### Requirement
Can you retype the rows word for word, from the very first line through the line that contains "Our Locations", including that line?

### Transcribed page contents

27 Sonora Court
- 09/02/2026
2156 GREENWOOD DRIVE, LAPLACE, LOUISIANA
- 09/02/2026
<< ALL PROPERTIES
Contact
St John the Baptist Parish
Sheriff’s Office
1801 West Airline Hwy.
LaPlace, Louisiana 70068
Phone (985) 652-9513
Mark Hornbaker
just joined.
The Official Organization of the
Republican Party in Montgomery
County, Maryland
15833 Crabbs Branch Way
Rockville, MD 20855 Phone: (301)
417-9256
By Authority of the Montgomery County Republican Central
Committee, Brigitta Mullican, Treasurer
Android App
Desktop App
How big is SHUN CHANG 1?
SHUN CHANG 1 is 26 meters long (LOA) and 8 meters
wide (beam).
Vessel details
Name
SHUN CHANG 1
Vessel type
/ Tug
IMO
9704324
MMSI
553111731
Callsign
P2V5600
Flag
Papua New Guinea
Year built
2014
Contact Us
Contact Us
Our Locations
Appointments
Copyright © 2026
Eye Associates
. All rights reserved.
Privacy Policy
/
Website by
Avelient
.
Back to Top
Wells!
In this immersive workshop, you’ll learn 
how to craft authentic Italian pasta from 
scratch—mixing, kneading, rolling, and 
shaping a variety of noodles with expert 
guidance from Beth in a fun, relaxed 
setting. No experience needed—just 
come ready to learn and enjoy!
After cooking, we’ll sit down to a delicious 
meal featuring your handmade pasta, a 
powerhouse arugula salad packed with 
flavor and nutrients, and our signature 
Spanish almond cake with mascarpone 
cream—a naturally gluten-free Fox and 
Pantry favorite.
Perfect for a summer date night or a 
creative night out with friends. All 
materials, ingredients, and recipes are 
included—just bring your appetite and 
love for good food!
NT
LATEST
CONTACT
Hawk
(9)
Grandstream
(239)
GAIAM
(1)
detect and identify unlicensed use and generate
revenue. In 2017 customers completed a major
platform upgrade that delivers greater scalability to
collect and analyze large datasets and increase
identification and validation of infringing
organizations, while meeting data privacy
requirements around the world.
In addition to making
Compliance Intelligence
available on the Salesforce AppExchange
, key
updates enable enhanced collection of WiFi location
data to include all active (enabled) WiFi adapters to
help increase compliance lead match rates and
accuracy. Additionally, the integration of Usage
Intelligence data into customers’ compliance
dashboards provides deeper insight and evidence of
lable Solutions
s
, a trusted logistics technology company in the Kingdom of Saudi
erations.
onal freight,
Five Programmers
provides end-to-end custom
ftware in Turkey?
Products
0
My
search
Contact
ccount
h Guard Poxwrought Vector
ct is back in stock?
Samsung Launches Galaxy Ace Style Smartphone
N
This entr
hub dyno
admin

### Solution below
27 Sonora Court
- 09/02/2026
2156 GREENWOOD DRIVE, LAPLACE, LOUISIANA
- 09/02/2026
<< ALL PROPERTIES
Contact
St John the Baptist Parish
Sheriff’s Office
1801 West Airline Hwy.
LaPlace, Louisiana 70068
Phone (985) 652-9513
Mark Hornbaker
just joined.
The Official Organization of the
Republican Party in Montgomery
County, Maryland
15833 Crabbs Branch Way
Rockville, MD 20855 Phone: (301)
417-9256
By Authority of the Montgomery County Republican Central
Committee, Brigitta Mullican, Treasurer
Android App
Desktop App
How big is SHUN CHANG 1?
SHUN CHANG 1 is 26 meters long (LOA) and 8 meters
wide (beam).
Vessel details
Name
SHUN CHANG 1
Vessel type
/ Tug
IMO
9704324
MMSI
553111731
Callsign
P2V5600
Flag
Papua New Guinea
Year built
2014
Contact Us
Contact Us
Our Locations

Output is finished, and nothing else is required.